Some of the PL/Python functions internally use plpy.execute('select ....')
to gather data from tables. For example, CDB_AreasOfInterestLocal
relies on this here. Based on that comment, are they still eligible to be marked parallel?
Technically speaking, reading shouldn't be an issue as long as you are sure you are only reading. For example, in the PR (#183) I've marked for now a lot of python functions as unsafe because they execute an external subquery that we don't know anything about. For example, you could pass CDB_AreasOfInterestGlobal something like this as the first parameter:
WITH t AS (
UPDATE products SET price = price * 1.05
RETURNING *
)
SELECT * FROM t;
This is not parallelizable (and not STABLE either).

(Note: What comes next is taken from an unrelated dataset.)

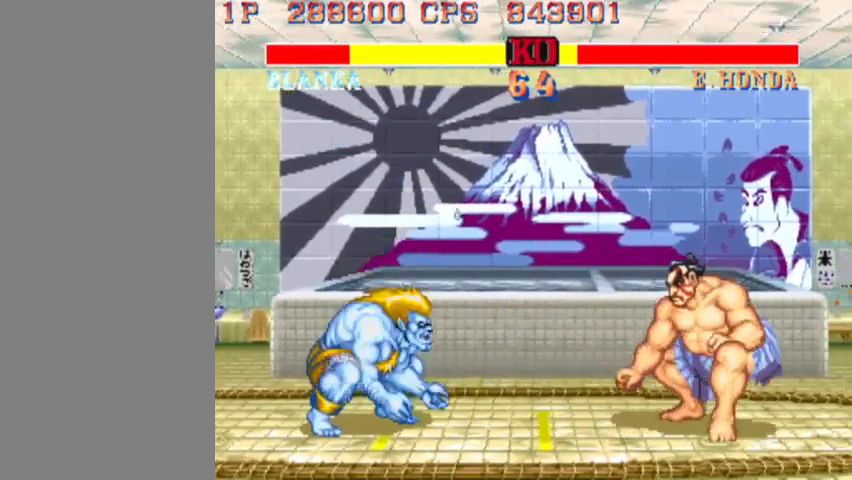
{"buttons": ["R2"], "left_stick": "center", "events": [[67, "left_stick", "center"], [400, "R2", "down"]]}
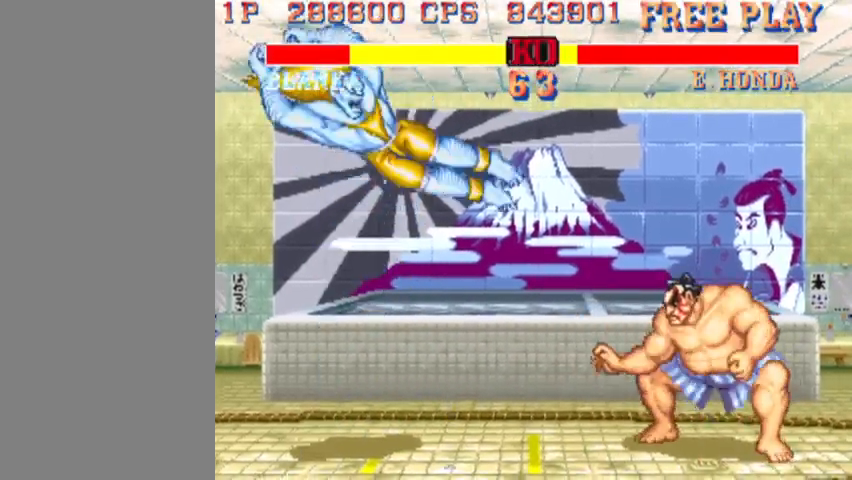
{"buttons": [], "left_stick": "up-right", "events": [[33, "R2", "up"], [467, "left_stick", "up-right"]]}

One possible solution is to also provide a signature that receives directly the data instead of the query; another one is to blindly trust the user and hope it sends a PARALLEL SAFE subquery.
Deploying 0.6.1 to test in Staging. There was a couple of issues with the servers (https://github.com/CartoDB/cartodb-platform/issues/3737) but I've updated a single user and it seems to be working fine:
cartodb_staging_user_9824ba31-2cbc-4be5-b723-9bde90d5b883_db=# \df+ cdb_crankshaft.cdb_crankshaft_version
List of functions
Schema | Name | Result data type | Argument data types | Type | Volatility | Parallel | Owner | Security | Access privileges | Language | Source code | Description
----------------+------------------------+------------------+---------------------+--------+------------+----------+----------+----------+-------------------+----------+-------------------------+-------------
cdb_crankshaft | cdb_crankshaft_version | text | | normal | immutable | safe | postgres | invoker | | sql | +|
| | | | | | | | | | | SELECT '0.6.1'::text;+|
| | | | | | | | | | | |
(1 row)
cartodb_staging_user_9824ba31-2cbc-4be5-b723-9bde90d5b883_db=# Select cdb_crankshaft.cdb_crankshaft_version();
cdb_crankshaft_version
------------------------
0.6.1
(1 row
Once the issue is resolved I'll update all users in staging and, if no issues appear, deploy to production.
cc/ @rafatower
As https://github.com/CartoDB/cartodb-postgresql/issues/300, with pg9.6+ there is the option to mark functions as PARALLEL (different levels) so the analyzer can decide to run the query in several processes simultaneously. In a similar fashion, marking the VOLATILE category enables optimizations to avoid re-running queries (or some parts of a query).
Should maintain compatibility with previous PostgreSQL releases (at least for now).